Radar and object recognition
The Soli radar, from Google ATAP, was designed to track micro finger motion for enabling gesture interaction with computing devices. First shown at Google I/O ’15, Soli introduces a new sensing technology that uses miniature radar to detect touchless gesture interactions.
2018 – 2019
In 2018 we published a paper entitled “Exploring Tangible Interactions with Radar Sensing” published in the Journal Proceedings of the ACM on Interactive, Mobile, Wearable and Ubiquitous Technologies Volume 2 Issue 4, December 2018. Research has explored miniature radar as a promising sensing technique for the recognition of gestures, objects, users’ presence and activity. However, within Human-Computer Interaction, its use remains underexplored, in particular in Tangible User Interfaces. In our 2018 IMWUT paper we explore two research questions with radar as a platform for sensing tangible interaction with the counting, ordering, identification of objects and tracking the orientation, movement and distance of these objects.
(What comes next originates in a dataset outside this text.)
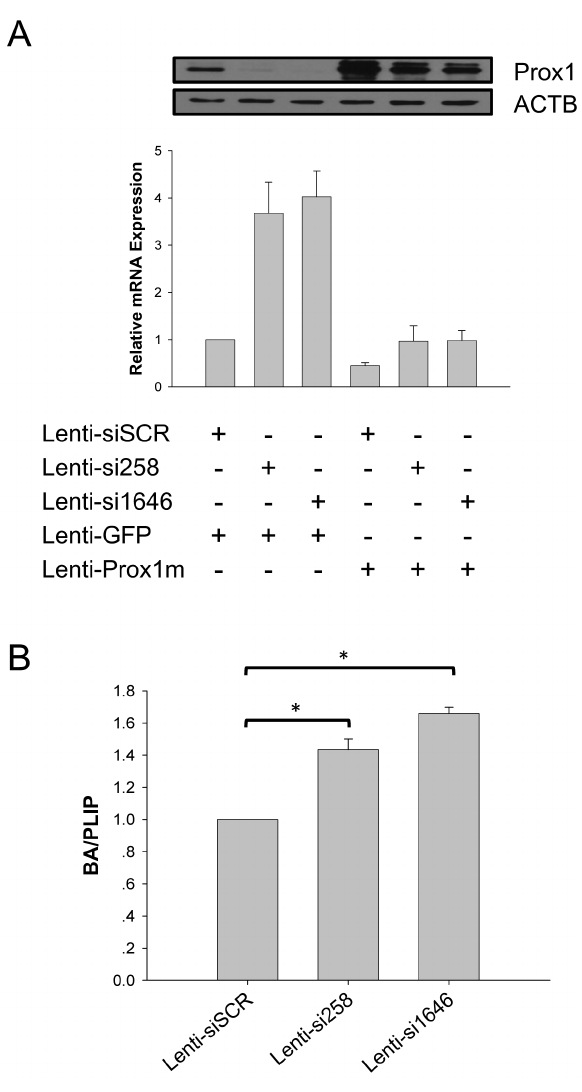
Figure 1. Prox1 represses CYP7A1 transcription and bile acid synthesis in HepG2 cells. (A) Prox1 represses transcription of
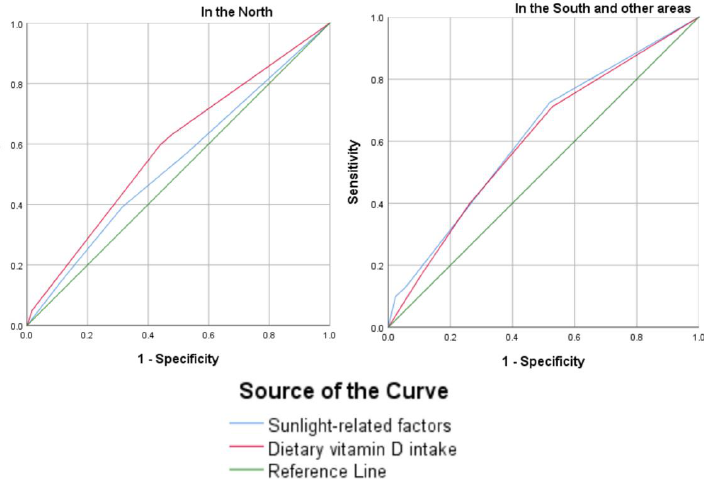
Figure 2. Contribution of sunlight-related factors and dietary vitamin D intake to vitamin D status in different regions of Taiwan.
We detail the design space and practical use cases for such interaction, which allows us to identify a series of design patterns, beyond static interaction, that are continuous and dynamic. This exploration is grounded in both a characterisation of the radar sensing and our rigorous experiments, which show that such sensing is accurate with minimal training. The advent of low-cost miniature radar being deployed in day-to-day settings opens new forms of object and material interactions as we demonstrate in this work.
- Hui-Shyong Yeo, Ryosuke Minami, Kirill Rodriguez, George Shaker, and Aaron Quigley. 2018. Exploring Tangible Interactions with Radar Sensing. Proc. ACM Interact. Mob. Wearable Ubiquitous Technol. 2, 4, Article 200 (December 2018), 25 pages. DOI: https://doi.org/10.1145/3287078
- YouTube Link: https://www.youtube.com/watch?v=FCi56T8X-eY
- Dataset for Exploring Tangible Interactions with Radar Sensing: https://github.com/tcboy88/solinteractiondata
As one of the few sites to receive the Google ATAP Soli AlphaKit in 2015 we have discovered, developed and tested a new and innovative use for Soli, namely, object and material recognition in a project we call RadarCat. To achieve this, we have used the Soli sensor, along with our recognition software to train and classify different materials and objects, in real time, with very high accuracy. A short snippet of this work was included in the Google ATAP Soli Alpha developers kit video shown at Google I/O ’16.
RadarCat (Radar Categorization for Input & Interaction) is a small, versatile radar-based system for material and object classification which enables new forms of everyday proximate interaction with digital devices. In this work we demonstrate that we can train and classify different types of objects which we can then recognize in real time. Our studies include everyday objects and materials, transparent materials and different body parts. Our videos demonstrate four working examples including a physical object dictionary, painting and photo editing application, body shortcuts and automatic refill based on RadarCat.
30 second teaser:
Curated video by Futurism, with more than 1 million views!
Talk at UIST 2016:
Beyond human computer interaction, RadarCat also opens up new opportunities in areas such as navigation and world knowledge (e.g., low vision users), consumer interaction (e.g., checkout scales), industrial automation (e.g., recycling), or laboratory process control (e.g., traceability).
Our novel sensing approach exploits the multi-channel radar signals, emitted from a Project Soli sensor, that are highly characteristic when reflected from everyday objects.
Our current studies demonstrates that our approach of classification of radar signals using random forest classifier is robust and accurate.
- Yeo, H.-S., Flamich, G., Schrempf, P., Harris-Birtill, D., and Quigley, A. (2016) RadarCat: Radar Categorization for Input & Interaction. In Proceedings of the 29th Annual ACM Symposium on User Interface Software and Technology New York, NY, USA: ACM UIST ’16. Open Access.